Ils se turent comme d’un commun accord ; chacun d’eux conversait avec soi-même et s’absorbait dans ses pensées.

Parfois la Gazelle blanche jetait à son compagnon un de ces clairs regards de femme qui lisent jusqu’au fond du cœur ; un sourire effleurait ses lèvres mignonnes, et elle secouait la tête d’un air mutin. De singulières pensées fermentaient sans doute dans ce frais cerveau de dix-sept ans.
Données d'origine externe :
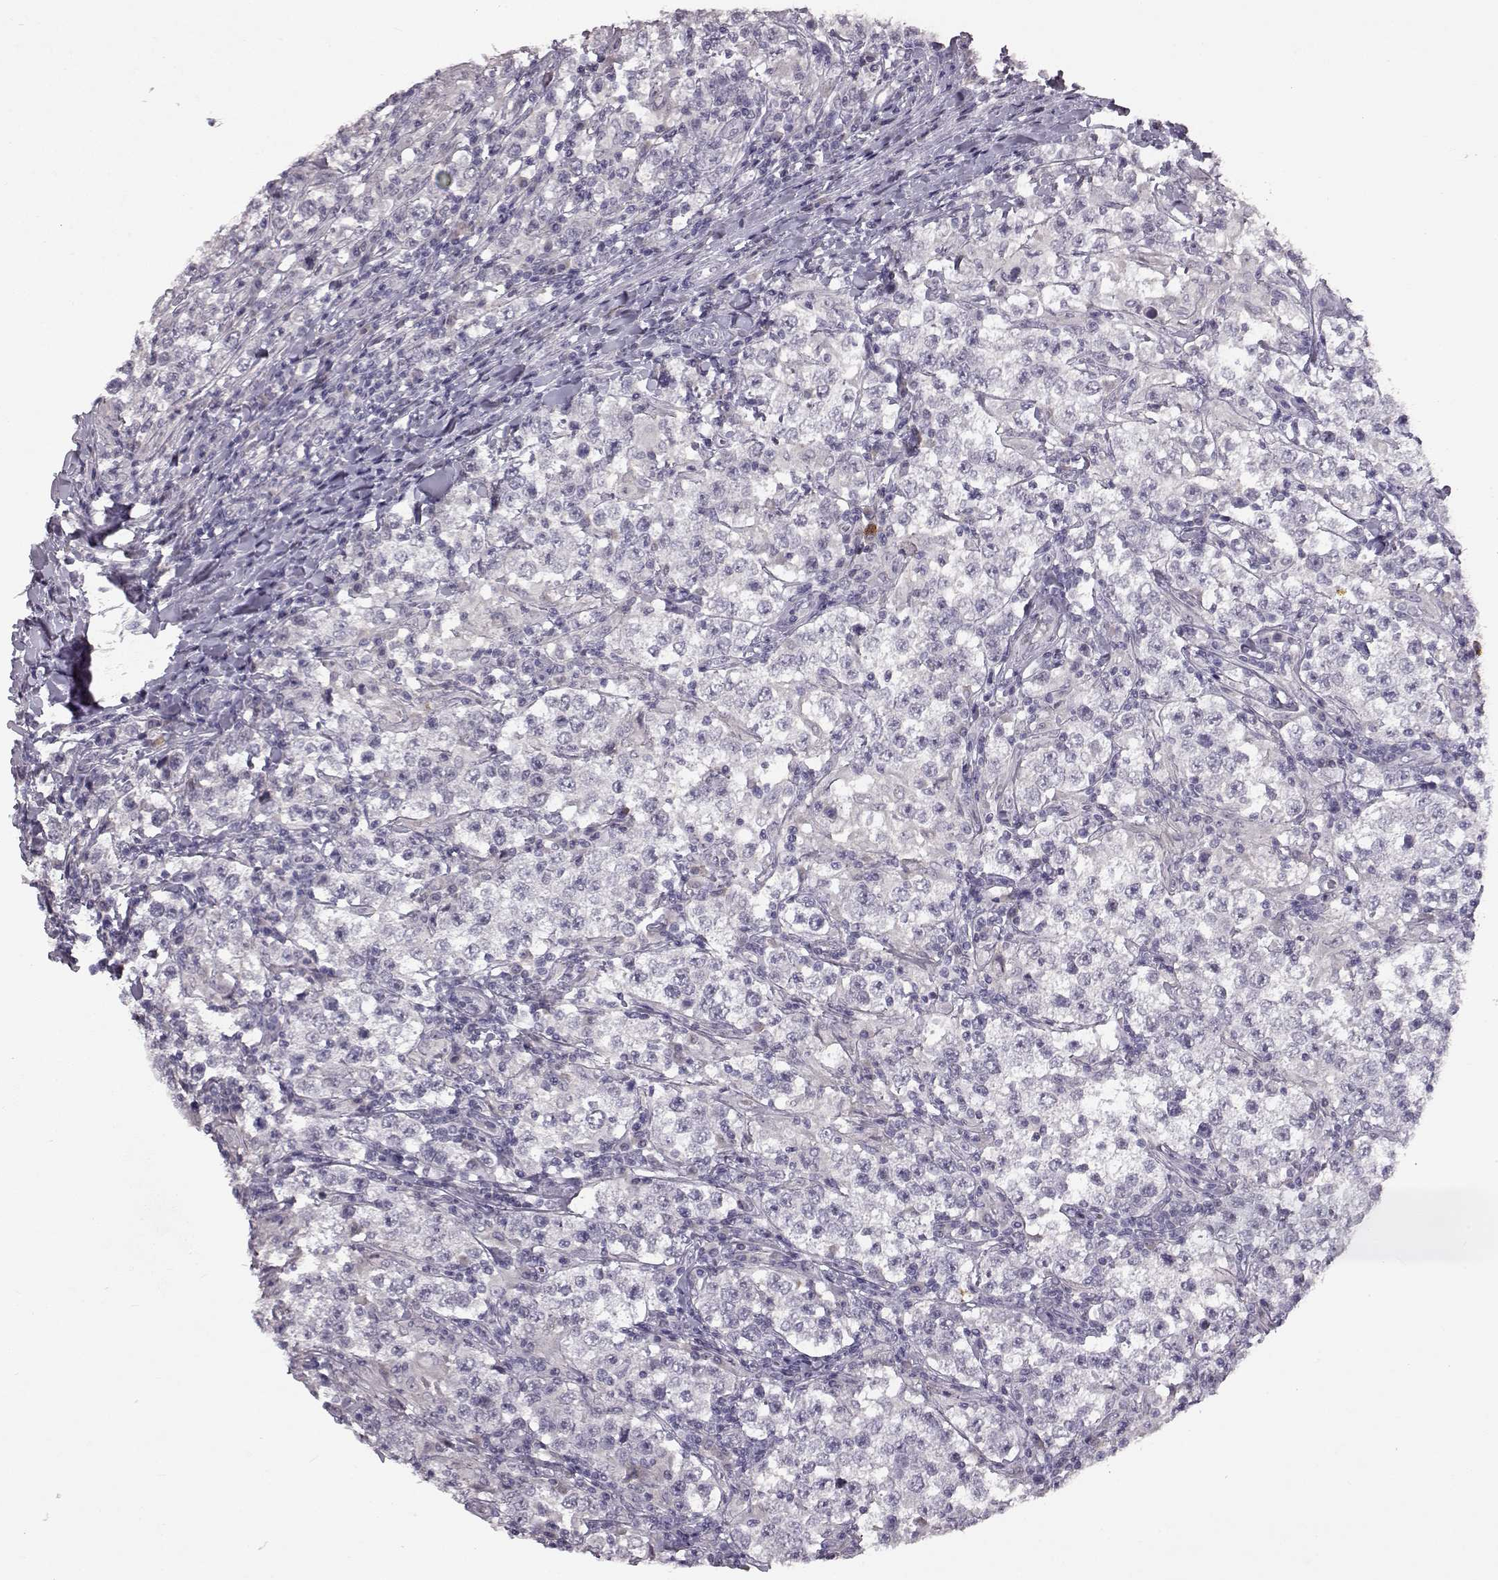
{"staining": {"intensity": "negative", "quantity": "none", "location": "none"}, "tissue": "testis cancer", "cell_type": "Tumor cells", "image_type": "cancer", "snomed": [{"axis": "morphology", "description": "Seminoma, NOS"}, {"axis": "morphology", "description": "Carcinoma, Embryonal, NOS"}, {"axis": "topography", "description": "Testis"}], "caption": "High power microscopy image of an IHC micrograph of testis cancer (embryonal carcinoma), revealing no significant expression in tumor cells. (DAB (3,3'-diaminobenzidine) immunohistochemistry visualized using brightfield microscopy, high magnification).", "gene": "SPAG17", "patient": {"sex": "male", "age": 41}}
Vers deux heures de la tarde, ainsi que l’on dit dans les pays espagnols, ils arrivèrent, toujours trottant de conserve, au gué d’une petite rivière de l’autre côté de laquelle, adossé à une montagne, on apercevait à deux lieues à peine les huttes du camp du Blood’s Son. La Gazelle blanche s’arrêta, et, au moment où son compagnon allait faire entrer son cheval dans le lit de la rivière, elle posa sa main délicate sur la bride et l’arrêta en lui disant d’une voix douce mais ferme :

— Avant que d’aller plus loin, un mot s’il vous plaît, caballero.

Don Pablo la regarda avec étonnement, mais il ne fit pas un mouvement pour se débarrasser de cette étreinte amicale.

— Je vous écoute, señorita, répondit-il en s’inclinant.

— Je sais pourquoi vous venez au campement du Blood’s Son, reprit-elle.

— J’en doute, fit-il en secouant la tête.